家中的妇人,有一个算一个,全都湿了眼眶。
“婆母,夫君。”沈望晴一看这母子俩在大门口抱头痛哭,赶紧过来劝慰,“婆母莫要伤了身子,夫君回来是大喜事,咱们先回房叙话。”
“对对对,你看你,儿子回来是喜事,怎的还哭起来了,快进屋,儿子赶了许久的路才到家,让他好生歇歇。”
林父一边嫌弃的说着林母,一边不着痕迹的擦去眼角的泪痕。
“我这是高兴的,还不许我哭了。”林母尴尬的擦了擦泪,拉着时年就往院里走。
他都没来得及跟媳妇说话呢,就被老母亲拉进了院子。
沈望晴见夫君回头看自己,温柔的笑了笑,跟在后面进了院子,转头吩咐小厮去镇上和县里,分别给林大姐和沈家报信,又吩咐婆子准备饭菜,吩咐丫鬟上茶。
“老三媳妇,你快别忙了,赶紧伺候老三梳洗一番,好好歇歇,这一路上怕是累坏了,家里还有我和你嫂嫂们呢,用不上你。”
林母暗道自己糊涂,光顾着哭了,忘了让小两口好好说说话,大半年没见,定是想念的。
“是,婆母,儿媳这便安排。”沈望晴恭敬的应了,吩咐染冬去烧水,吩咐漫夏去找换洗的衣服。
时年扶着沈望晴回三房的屋子,说道:“辛苦夫人了。

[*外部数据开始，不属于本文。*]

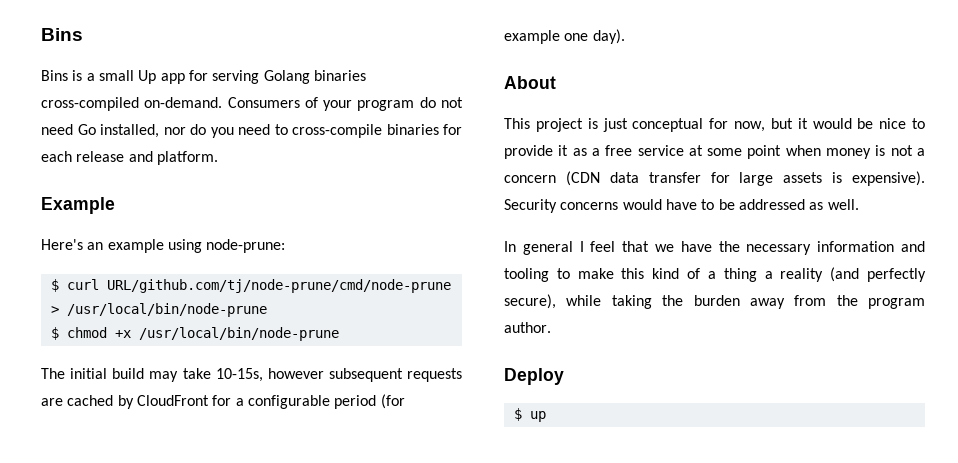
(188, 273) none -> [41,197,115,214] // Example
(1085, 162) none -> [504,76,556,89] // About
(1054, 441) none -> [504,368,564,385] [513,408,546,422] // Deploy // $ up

”
“妾身不辛苦,这都是妾身应该做的。”沈望晴的眼睛也涩涩的,她最怕的就是夫君回来的时候,给她带回个姐妹。
直到看见马车上只有主仆二人,心才算放进肚子里。
“几个月了?”时年轻抚着沈望晴的肚子问道。
“八个月了,你走后的第二个月才知晓。”沈望晴一脸幸福的回道。
“孩子可乖巧吗?有没有闹你?”
“不曾,一直都乖的很,想来会是个小棉袄吧。”
时年的嘴角微微抽了抽,好家伙,这是试探吗?也是,古代没有男孩,相当于绝户,况且自己又是官,是可以纳妾的。
“小棉袄就很好。”他能说什么,总不能说这其实是个儿子吧。
沈望晴看了他一眼,没发现他有任何的不喜,心下也高兴起来。
她真就是这么认为的,这孩子太乖了,一点都不像个皮小子。
时年若是知道她心里所想,肯定会告诉她:你想多了,他现在有多乖,将来就有多皮,好好珍惜这所剩不多的安宁时光吧。
记忆里,原主的长子智多近妖,但就是太聪明了,总有那么多奇奇怪怪的想法,气的沈望晴恨不得一天打八遍,直到考中秀才,才渐渐稳重。